(WHAT THE EXERCISE ASKS):
Output exactly the lines below, starting with the line that has "Clearing-House Mechanism" and going on through the line that has "If your team", both included, and no other lines.

(SOURCE DATA):
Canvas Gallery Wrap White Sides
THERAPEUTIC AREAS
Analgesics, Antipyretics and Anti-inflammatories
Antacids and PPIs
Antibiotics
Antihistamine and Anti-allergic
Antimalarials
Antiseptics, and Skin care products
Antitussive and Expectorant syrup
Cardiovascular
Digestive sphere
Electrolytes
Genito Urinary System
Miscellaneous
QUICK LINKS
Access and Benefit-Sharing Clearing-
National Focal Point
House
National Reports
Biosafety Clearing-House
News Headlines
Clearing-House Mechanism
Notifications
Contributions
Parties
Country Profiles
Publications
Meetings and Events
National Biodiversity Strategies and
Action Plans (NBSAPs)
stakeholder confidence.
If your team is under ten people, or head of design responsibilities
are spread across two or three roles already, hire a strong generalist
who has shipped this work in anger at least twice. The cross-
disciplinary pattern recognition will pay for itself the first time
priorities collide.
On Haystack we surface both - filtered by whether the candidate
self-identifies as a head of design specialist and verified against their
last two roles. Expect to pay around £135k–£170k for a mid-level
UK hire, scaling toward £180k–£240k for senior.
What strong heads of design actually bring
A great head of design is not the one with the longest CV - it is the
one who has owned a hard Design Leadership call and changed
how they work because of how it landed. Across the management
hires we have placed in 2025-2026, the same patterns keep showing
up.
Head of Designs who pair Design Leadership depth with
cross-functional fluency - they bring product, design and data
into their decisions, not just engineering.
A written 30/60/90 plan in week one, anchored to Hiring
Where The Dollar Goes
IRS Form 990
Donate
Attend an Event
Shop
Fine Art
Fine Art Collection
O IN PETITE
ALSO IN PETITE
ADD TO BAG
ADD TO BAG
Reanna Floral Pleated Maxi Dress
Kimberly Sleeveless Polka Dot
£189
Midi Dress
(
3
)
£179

...

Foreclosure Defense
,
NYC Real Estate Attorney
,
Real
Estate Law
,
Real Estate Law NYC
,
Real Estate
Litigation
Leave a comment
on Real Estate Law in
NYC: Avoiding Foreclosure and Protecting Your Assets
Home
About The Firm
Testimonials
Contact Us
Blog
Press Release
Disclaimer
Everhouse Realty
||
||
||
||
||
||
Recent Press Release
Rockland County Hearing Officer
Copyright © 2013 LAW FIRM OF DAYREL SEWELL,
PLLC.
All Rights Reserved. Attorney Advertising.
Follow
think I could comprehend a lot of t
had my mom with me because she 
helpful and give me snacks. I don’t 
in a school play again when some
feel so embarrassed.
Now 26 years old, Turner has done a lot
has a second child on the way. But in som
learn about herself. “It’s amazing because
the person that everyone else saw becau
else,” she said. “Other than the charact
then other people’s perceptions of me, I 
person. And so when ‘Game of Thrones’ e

(OUTPUT):
Clearing-House Mechanism
Notifications
Contributions
Parties
Country Profiles
Publications
Meetings and Events
National Biodiversity Strategies and
Action Plans (NBSAPs)
stakeholder confidence.
If your team is under ten people, or head of design responsibilities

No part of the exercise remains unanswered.